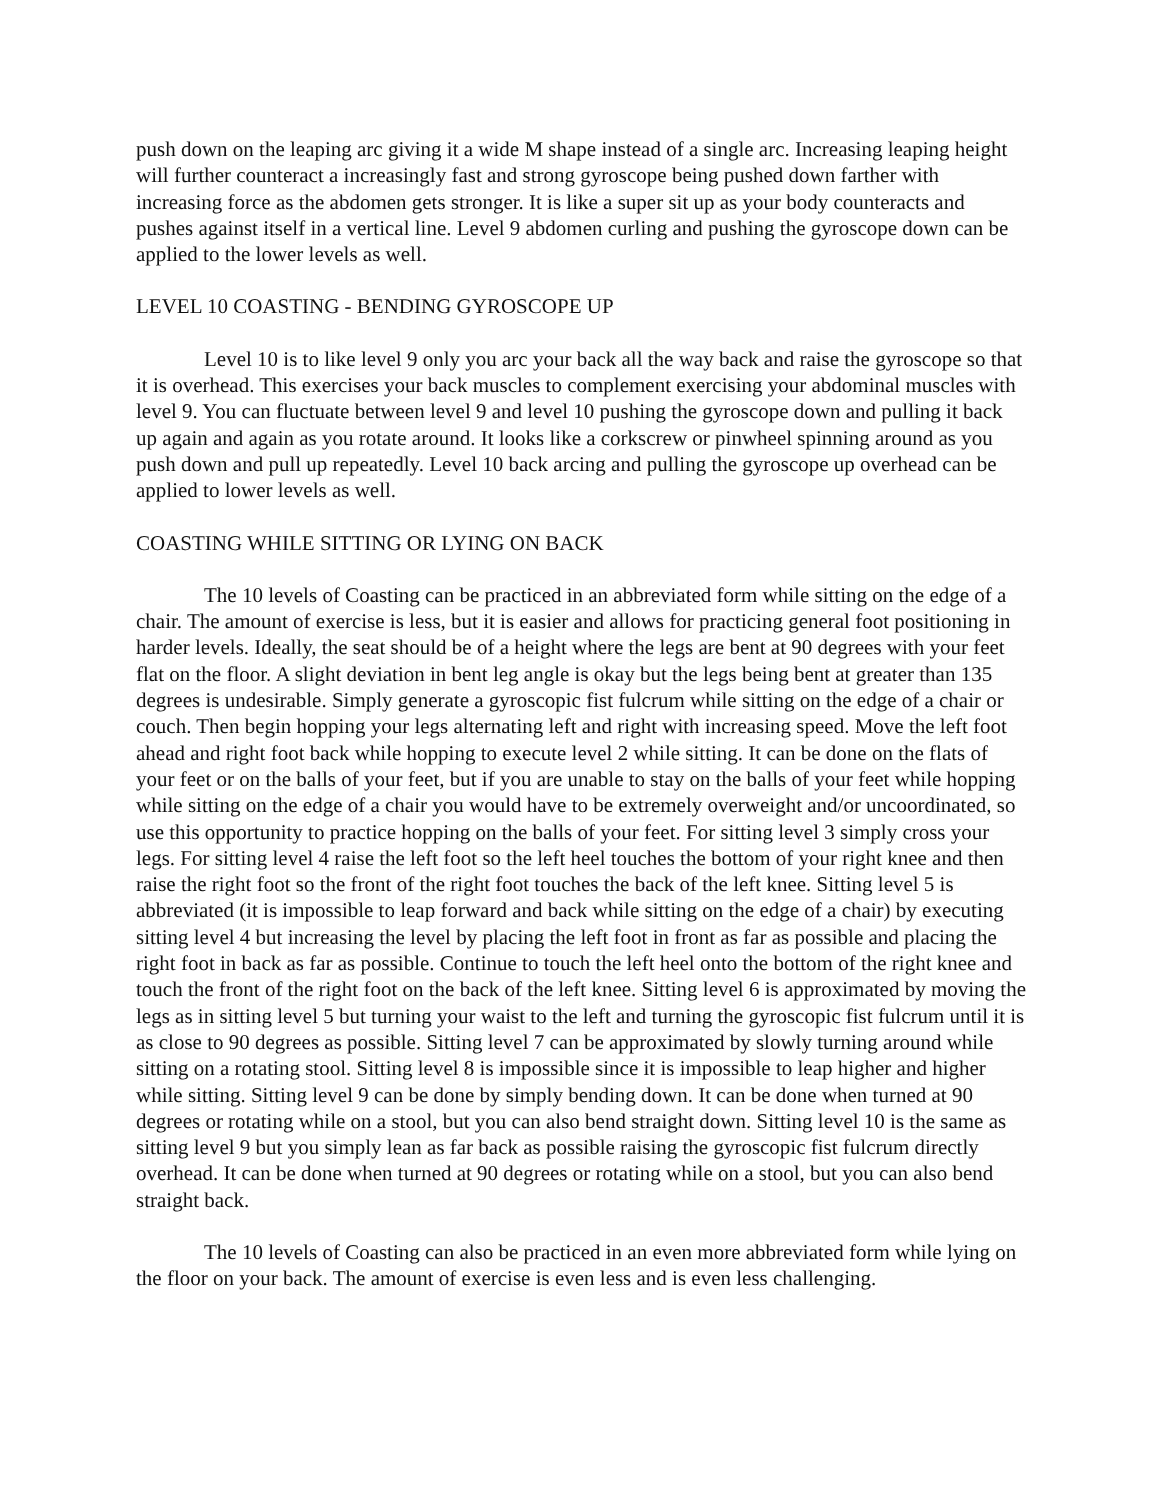push down on the leaping arc giving it a wide M shape instead of a single arc. Increasing leaping height will further counteract a increasingly fast and strong gyroscope being pushed down farther with increasing force as the abdomen gets stronger. It is like a super sit up as your body counteracts and pushes against itself in a vertical line. Level 9 abdomen curling and pushing the gyroscope down can be applied to the lower levels as well.
LEVEL 10 COASTING - BENDING GYROSCOPE UP
Level 10 is to like level 9 only you arc your back all the way back and raise the gyroscope so that it is overhead. This exercises your back muscles to complement exercising your abdominal muscles with level 9. You can fluctuate between level 9 and level 10 pushing the gyroscope down and pulling it back up again and again as you rotate around. It looks like a corkscrew or pinwheel spinning around as you push down and pull up repeatedly. Level 10 back arcing and pulling the gyroscope up overhead can be applied to lower levels as well.
COASTING WHILE SITTING OR LYING ON BACK
The 10 levels of Coasting can be practiced in an abbreviated form while sitting on the edge of a chair. The amount of exercise is less, but it is easier and allows for practicing general foot positioning in harder levels. Ideally, the seat should be of a height where the legs are bent at 90 degrees with your feet flat on the floor. A slight deviation in bent leg angle is okay but the legs being bent at greater than 135 degrees is undesirable. Simply generate a gyroscopic fist fulcrum while sitting on the edge of a chair or couch. Then begin hopping your legs alternating left and right with increasing speed. Move the left foot ahead and right foot back while hopping to execute level 2 while sitting. It can be done on the flats of your feet or on the balls of your feet, but if you are unable to stay on the balls of your feet while hopping while sitting on the edge of a chair you would have to be extremely overweight and/or uncoordinated, so use this opportunity to practice hopping on the balls of your feet. For sitting level 3 simply cross your legs. For sitting level 4 raise the left foot so the left heel touches the bottom of your right knee and then raise the right foot so the front of the right foot touches the back of the left knee. Sitting level 5 is abbreviated (it is impossible to leap forward and back while sitting on the edge of a chair) by executing sitting level 4 but increasing the level by placing the left foot in front as far as possible and placing the right foot in back as far as possible. Continue to touch the left heel onto the bottom of the right knee and touch the front of the right foot on the back of the left knee. Sitting level 6 is approximated by moving the legs as in sitting level 5 but turning your waist to the left and turning the gyroscopic fist fulcrum until it is as close to 90 degrees as possible. Sitting level 7 can be approximated by slowly turning around while sitting on a rotating stool. Sitting level 8 is impossible since it is impossible to leap higher and higher while sitting. Sitting level 9 can be done by simply bending down. It can be done when turned at 90 degrees or rotating while on a stool, but you can also bend straight down. Sitting level 10 is the same as sitting level 9 but you simply lean as far back as possible raising the gyroscopic fist fulcrum directly overhead. It can be done when turned at 90 degrees or rotating while on a stool, but you can also bend straight back.
The 10 levels of Coasting can also be practiced in an even more abbreviated form while lying on the floor on your back. The amount of exercise is even less and is even less challenging.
···
WHAT TO PRODUCE:
Print each of the records above exactly as written, leaving no picture in the copy.

SOLUTION:
push down on the leaping arc giving it a wide M shape instead of a single arc. Increasing leaping height will further counteract a increasingly fast and strong gyroscope being pushed down farther with increasing force as the abdomen gets stronger. It is like a super sit up as your body counteracts and pushes against itself in a vertical line. Level 9 abdomen curling and pushing the gyroscope down can be applied to the lower levels as well.
LEVEL 10 COASTING - BENDING GYROSCOPE UP
Level 10 is to like level 9 only you arc your back all the way back and raise the gyroscope so that it is overhead. This exercises your back muscles to complement exercising your abdominal muscles with level 9. You can fluctuate between level 9 and level 10 pushing the gyroscope down and pulling it back up again and again as you rotate around. It looks like a corkscrew or pinwheel spinning around as you push down and pull up repeatedly. Level 10 back arcing and pulling the gyroscope up overhead can be applied to lower levels as well.
COASTING WHILE SITTING OR LYING ON BACK
The 10 levels of Coasting can be practiced in an abbreviated form while sitting on the edge of a chair. The amount of exercise is less, but it is easier and allows for practicing general foot positioning in harder levels. Ideally, the seat should be of a height where the legs are bent at 90 degrees with your feet flat on the floor. A slight deviation in bent leg angle is okay but the legs being bent at greater than 135 degrees is undesirable. Simply generate a gyroscopic fist fulcrum while sitting on the edge of a chair or couch. Then begin hopping your legs alternating left and right with increasing speed. Move the left foot ahead and right foot back while hopping to execute level 2 while sitting. It can be done on the flats of your feet or on the balls of your feet, but if you are unable to stay on the balls of your feet while hopping while sitting on the edge of a chair you would have to be extremely overweight and/or uncoordinated, so use this opportunity to practice hopping on the balls of your feet. For sitting level 3 simply cross your legs. For sitting level 4 raise the left foot so the left heel touches the bottom of your right knee and then raise the right foot so the front of the right foot touches the back of the left knee. Sitting level 5 is abbreviated (it is impossible to leap forward and back while sitting on the edge of a chair) by executing sitting level 4 but increasing the level by placing the left foot in front as far as possible and placing the right foot in back as far as possible. Continue to touch the left heel onto the bottom of the right knee and touch the front of the right foot on the back of the left knee. Sitting level 6 is approximated by moving the legs as in sitting level 5 but turning your waist to the left and turning the gyroscopic fist fulcrum until it is as close to 90 degrees as possible. Sitting level 7 can be approximated by slowly turning around while sitting on a rotating stool. Sitting level 8 is impossible since it is impossible to leap higher and higher while sitting. Sitting level 9 can be done by simply bending down. It can be done when turned at 90 degrees or rotating while on a stool, but you can also bend straight down. Sitting level 10 is the same as sitting level 9 but you simply lean as far back as possible raising the gyroscopic fist fulcrum directly overhead. It can be done when turned at 90 degrees or rotating while on a stool, but you can also bend straight back.
The 10 levels of Coasting can also be practiced in an even more abbreviated form while lying on the floor on your back. The amount of exercise is even less and is even less challenging.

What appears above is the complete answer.